SECTION: EDITORIAL; Pg. 8b;

LENGTH: 431 words

HEADLINE: Fallout from farm bill News media attention to the price of subsidies might have a silver lining.

BYLINE: 8

BODY:
What if America were to eliminate agriculture? University of California ag economist Steven Blank proposes in his writings that our country could buy food more cheaply from foreign countries and use farmland for "high-value uses" such as recreation and urban expansion.

That disquieting proposal, which runs counter to the lifestyle and economic interest of many Midlanders, was attacked by a speaker at this weekend's Nebraska Farmers Union's annual meeting. William Heffernan, a professor in the department of rural sociology at the University of Missouri, claims instead that continued concentration of the food industry and globalization threaten America's food security.

Faced with oil crises and global terror concerns, we believe it's legitimate to develop an agricultural policy to protect a domestic food supply. However, as we've said here before, the current farm-bill system has done a woefully poor job in its attempts to do that and to prop up rural America.

While we disagree with Blank's theory that America will "outgrow" agriculture, he's probably on target with his 2001 observation that "an increasingly urban America has tired of subsidizing our farmers and ranchers. Agriculture is losing its appeal as an investment for our nation."

Congressman Tom Osborne says the beating President Bush took in The Wall Street Journal and New York Times over his support for the farm bill is part of the reason that hopes for drought aid seem increasingly dim. The Times hasn't forgotten the issue, either. In an article published last weekend, the paper's magazine looked at rising poverty and crime and drug use in rural America.
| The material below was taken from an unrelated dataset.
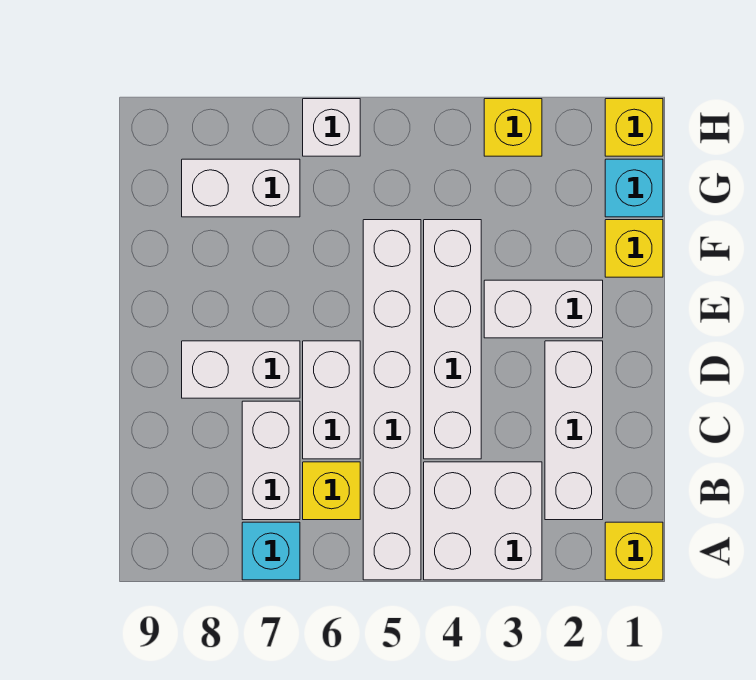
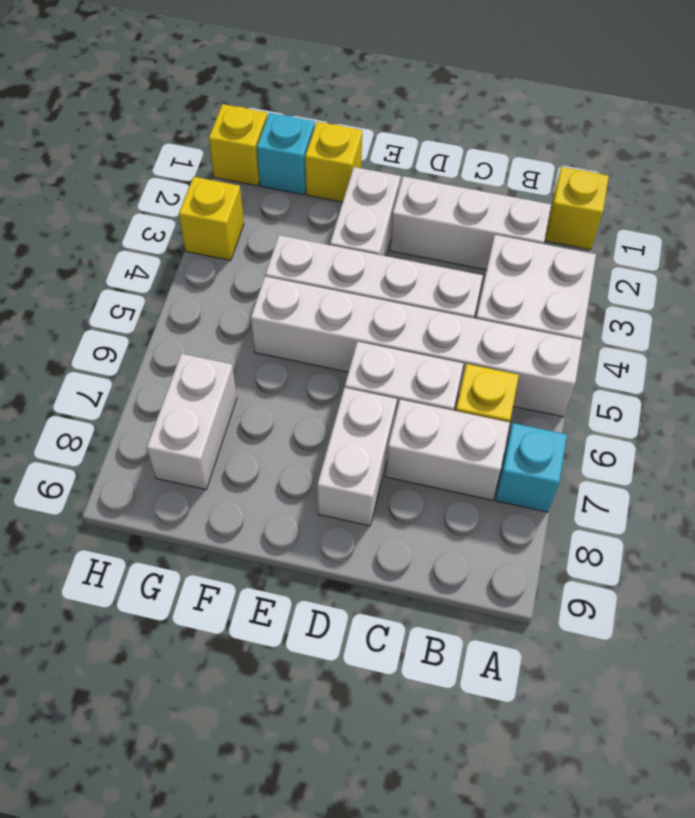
white 1x1 brick [303,99,360,156] -> none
We believe the coverage, focused heavily on Nebraska, is an overly gloomy assessment. Still, it made some interesting comparisons between the problems of inner cities in the 1960s and'70s and those of present-day rural America. The Times says the rural collapse has been largely silent, unlike the cities' troubles, which generated a national debate about causes and solutions.
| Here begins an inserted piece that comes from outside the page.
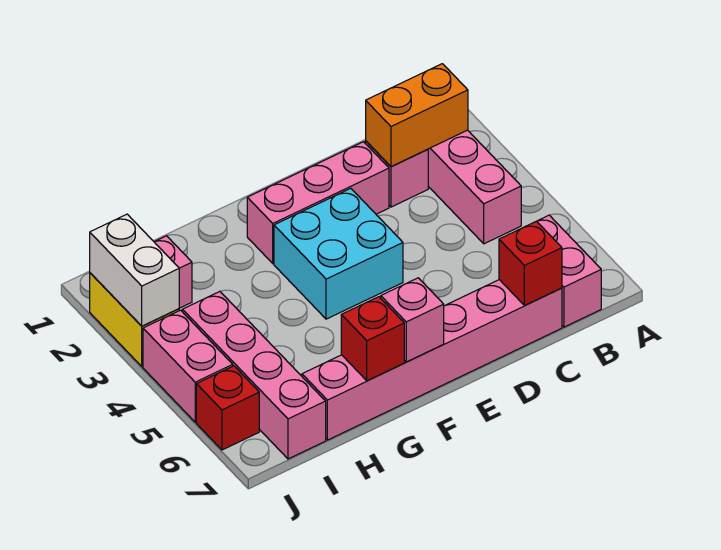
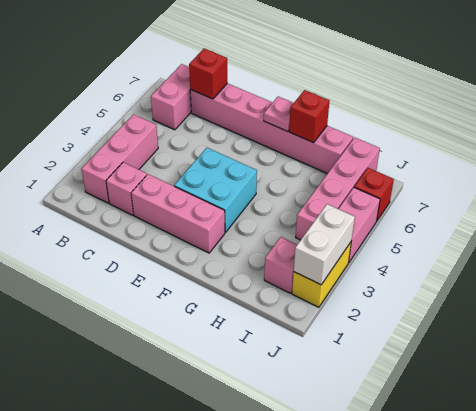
orange 1x2 brick [366,64,468,167] -> none
pink 1x1 brick [381,278,444,362] -> pink 1x1 plate [264,97,293,131]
Rural America's dwindling population presents a problem in getting attention for rural issues (which the Times rightly notes are increasingly divorced from agriculture). Even in Nebraska, residents of the Omaha and Lincoln metro areas outnumber those in the rest of the state.

The increasing media spotlight can be a chance for rural leaders to forge substantive alliances to deal with rural America's problems. We hope rural leaders can turn the scrutiny into more productive agricultural policy.